TASK ->
All lines of the entries with "connectivity" in them must be listed.

GIVEN DATA ->
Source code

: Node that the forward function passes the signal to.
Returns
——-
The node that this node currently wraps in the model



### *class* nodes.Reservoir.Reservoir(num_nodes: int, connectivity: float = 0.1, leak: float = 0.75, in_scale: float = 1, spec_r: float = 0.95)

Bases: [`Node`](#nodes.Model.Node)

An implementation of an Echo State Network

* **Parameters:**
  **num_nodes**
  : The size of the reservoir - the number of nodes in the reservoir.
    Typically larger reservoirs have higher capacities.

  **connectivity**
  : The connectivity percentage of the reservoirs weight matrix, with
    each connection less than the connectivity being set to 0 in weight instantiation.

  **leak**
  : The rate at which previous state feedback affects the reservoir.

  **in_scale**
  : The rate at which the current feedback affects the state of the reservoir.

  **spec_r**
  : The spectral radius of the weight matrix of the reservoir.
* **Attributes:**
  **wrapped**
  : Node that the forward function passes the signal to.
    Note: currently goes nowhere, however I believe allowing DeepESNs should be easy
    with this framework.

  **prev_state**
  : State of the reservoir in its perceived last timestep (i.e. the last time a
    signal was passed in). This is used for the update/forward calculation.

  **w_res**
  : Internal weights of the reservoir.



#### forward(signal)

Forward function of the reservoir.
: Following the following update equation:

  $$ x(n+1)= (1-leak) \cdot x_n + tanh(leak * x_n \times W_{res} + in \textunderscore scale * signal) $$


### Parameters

TASK RESPONSE ->
### *class* nodes.Reservoir.Reservoir(num_nodes: int, connectivity: float = 0.1, leak: float = 0.75, in_scale: float = 1, spec_r: float = 0.95)
  **connectivity**
  : The connectivity percentage of the reservoirs weight matrix, with
    each connection less than the connectivity being set to 0 in weight instantiation.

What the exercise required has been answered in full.